Most of the patients I have spoken with are under the assumption that capsules are the only way to go. This may or may not be correct. It all depends on the type of herb and how it may react to acid in the stomach. As a general rule organic herbs are best and should be standardized.
These are the different herb product types:
Capsules are a gelatin shell that may contain glycering or water as a softening agent. Ground or powdered herbs are contained in them, but it is important to read the label as some contain preservatives and dyes.
Some herbs (devil's claw) are deactivated by acid in the stomach and therefore should have an enteric coating which allows for better absorption in the intestine and bypasses the stomach. Also, some herbs lose potency if presented only in a crushed or powdered forms and therefore an extract or tincture is better.
Extracts are concentrated preparations of herbs usually in a liquid form, where one part of the herb is combined with either water or alcohol. Some herbs can only be dissolved in alcohol.
Solid extracts are made after the chopped herb is dissolved in a solvent, the liquid filtered and then dried at low heat. The constituents left behind are put in capsules or tablets. Solid extracts are much more concentrated than liquid.
Granules are powdered herb held together with binders such as cellulose fiber, gelatine or even sugar. They are frequently found in Chinese patent medicines for digestive complaints.
Lozenges are also known as gragees, pastilles, and troches. They have a tablet-like appearance, but unlike tablets which are made by compression, lozenges are molded or cut from mixtures of sugar, gum, gelatin and a small amount of the herb.
Medicinal spirits or essences are the volitile oils of hrbs preserved in a mixture of water and alcohol.
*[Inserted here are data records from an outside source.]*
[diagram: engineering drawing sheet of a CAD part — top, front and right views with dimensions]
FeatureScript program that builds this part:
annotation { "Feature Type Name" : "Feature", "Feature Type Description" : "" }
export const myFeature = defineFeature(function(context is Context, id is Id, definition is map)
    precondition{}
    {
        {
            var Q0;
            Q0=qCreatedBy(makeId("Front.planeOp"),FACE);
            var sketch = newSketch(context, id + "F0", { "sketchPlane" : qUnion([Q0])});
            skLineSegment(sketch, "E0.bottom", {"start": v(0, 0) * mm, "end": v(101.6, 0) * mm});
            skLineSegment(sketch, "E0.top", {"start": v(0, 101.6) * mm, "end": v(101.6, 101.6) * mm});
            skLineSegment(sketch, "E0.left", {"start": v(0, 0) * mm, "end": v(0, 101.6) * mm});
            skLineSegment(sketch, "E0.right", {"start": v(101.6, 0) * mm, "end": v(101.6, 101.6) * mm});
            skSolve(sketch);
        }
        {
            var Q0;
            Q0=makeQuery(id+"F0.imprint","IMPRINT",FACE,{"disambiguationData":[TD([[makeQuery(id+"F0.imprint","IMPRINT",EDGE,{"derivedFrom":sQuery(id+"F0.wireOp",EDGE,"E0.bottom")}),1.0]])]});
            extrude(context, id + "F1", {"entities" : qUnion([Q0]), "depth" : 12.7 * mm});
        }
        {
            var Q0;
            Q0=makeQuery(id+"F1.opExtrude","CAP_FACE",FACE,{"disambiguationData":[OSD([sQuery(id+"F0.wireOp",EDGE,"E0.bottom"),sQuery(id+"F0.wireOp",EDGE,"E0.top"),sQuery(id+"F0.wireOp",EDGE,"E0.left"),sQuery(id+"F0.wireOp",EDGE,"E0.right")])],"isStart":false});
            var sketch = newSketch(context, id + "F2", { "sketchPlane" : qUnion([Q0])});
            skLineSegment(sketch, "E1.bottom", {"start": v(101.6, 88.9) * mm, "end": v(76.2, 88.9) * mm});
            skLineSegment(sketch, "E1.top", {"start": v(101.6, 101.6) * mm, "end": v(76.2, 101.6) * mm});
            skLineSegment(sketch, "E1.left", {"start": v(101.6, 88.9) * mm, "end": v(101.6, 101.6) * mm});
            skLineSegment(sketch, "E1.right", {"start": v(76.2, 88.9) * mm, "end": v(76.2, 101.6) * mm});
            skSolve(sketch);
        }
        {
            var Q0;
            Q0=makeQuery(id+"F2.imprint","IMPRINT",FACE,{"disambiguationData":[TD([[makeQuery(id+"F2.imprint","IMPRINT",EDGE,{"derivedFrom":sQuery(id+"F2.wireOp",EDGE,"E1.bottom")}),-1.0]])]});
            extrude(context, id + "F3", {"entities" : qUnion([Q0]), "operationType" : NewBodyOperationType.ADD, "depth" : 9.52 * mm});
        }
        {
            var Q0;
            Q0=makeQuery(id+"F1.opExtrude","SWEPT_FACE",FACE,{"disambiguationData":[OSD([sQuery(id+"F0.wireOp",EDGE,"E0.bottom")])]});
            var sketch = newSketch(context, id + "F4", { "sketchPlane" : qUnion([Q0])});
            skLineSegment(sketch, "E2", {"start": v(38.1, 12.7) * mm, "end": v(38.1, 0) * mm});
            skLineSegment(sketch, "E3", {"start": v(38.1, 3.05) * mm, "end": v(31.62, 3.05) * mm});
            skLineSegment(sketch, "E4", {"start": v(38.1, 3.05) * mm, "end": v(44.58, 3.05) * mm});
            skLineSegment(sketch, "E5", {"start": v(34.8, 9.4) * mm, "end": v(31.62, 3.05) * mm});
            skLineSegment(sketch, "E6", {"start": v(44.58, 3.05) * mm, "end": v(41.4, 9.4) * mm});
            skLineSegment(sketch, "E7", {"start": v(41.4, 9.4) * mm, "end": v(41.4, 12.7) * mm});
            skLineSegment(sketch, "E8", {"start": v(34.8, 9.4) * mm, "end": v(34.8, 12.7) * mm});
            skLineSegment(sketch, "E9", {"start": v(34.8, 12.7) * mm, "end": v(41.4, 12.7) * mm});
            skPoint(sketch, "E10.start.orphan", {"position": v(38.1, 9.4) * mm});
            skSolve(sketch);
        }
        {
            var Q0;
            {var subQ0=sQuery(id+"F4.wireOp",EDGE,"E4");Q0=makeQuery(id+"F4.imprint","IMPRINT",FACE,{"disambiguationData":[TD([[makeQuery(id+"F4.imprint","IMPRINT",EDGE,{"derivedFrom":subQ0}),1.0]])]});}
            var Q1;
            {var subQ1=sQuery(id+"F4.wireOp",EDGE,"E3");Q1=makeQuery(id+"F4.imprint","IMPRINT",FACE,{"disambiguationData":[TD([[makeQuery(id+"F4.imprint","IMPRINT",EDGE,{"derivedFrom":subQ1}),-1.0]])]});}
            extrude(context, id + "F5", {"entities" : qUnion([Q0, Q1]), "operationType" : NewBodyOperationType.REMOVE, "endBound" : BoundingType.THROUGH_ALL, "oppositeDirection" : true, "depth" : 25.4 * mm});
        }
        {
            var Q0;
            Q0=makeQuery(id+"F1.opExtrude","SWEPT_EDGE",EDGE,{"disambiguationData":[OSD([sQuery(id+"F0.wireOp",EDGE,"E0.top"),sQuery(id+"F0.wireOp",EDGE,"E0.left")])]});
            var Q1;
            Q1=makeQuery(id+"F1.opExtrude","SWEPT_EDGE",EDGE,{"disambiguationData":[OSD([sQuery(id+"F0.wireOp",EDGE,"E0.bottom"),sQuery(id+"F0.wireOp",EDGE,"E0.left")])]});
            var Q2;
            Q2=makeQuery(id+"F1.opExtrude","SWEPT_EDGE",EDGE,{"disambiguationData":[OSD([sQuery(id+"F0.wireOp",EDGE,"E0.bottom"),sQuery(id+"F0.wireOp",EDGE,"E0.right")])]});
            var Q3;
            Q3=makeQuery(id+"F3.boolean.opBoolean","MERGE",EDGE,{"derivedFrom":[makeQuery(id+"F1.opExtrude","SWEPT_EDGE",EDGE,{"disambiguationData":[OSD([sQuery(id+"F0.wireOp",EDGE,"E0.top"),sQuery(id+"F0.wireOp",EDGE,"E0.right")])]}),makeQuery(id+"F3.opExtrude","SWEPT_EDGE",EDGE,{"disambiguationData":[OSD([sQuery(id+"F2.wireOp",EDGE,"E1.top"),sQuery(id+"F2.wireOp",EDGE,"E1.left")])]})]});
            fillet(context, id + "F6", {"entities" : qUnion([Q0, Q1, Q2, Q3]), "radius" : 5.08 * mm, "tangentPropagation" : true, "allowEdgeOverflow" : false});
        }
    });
The most commonly used is peppermint which is made by dissolving the oil extracted by crushing peppermint leaves in alcohol. Other medicinal spirits can be made by distillation where the herb is pulverized and mixed with alcohol. After it stands a bit, the mixture is heated, evaporated, captured in a "still" and preserved in alcohol.
Anyone with alcohol related problems should avoid medicinal spirits.
Sugary syrups are used in herbal preparations when giving the herbs to children. Syrups usually consist of 2/3 sugar and the high sugar content makes it extremely difficult for bacterial growth to take hold.
Tablets are made by compressing granules or powders into a mold. They usually contain very small amounts of an extract suspended in a binder and may have colors added. Coated tablets are covered with dyes, fat, sugar and wax to protect the ingredients inside. This also protects them against moisture, heat and light (and any bad taste!)
Herbal teas are prepared from single or mixtures of herbs. If for and acute condition they are almost always brewed from a single herb. For a chronic condition, a mixture is usually utilized.
Of all forms used for herbs, teas are the most gentle and have the slowest effects on the body. Unfortunately, absorption of active components can be a bit unpredictable in their results and onset of action.
A tincture is a mixture of alcohol, herb and water. When used for children, the alcohol is substituted with glycerine.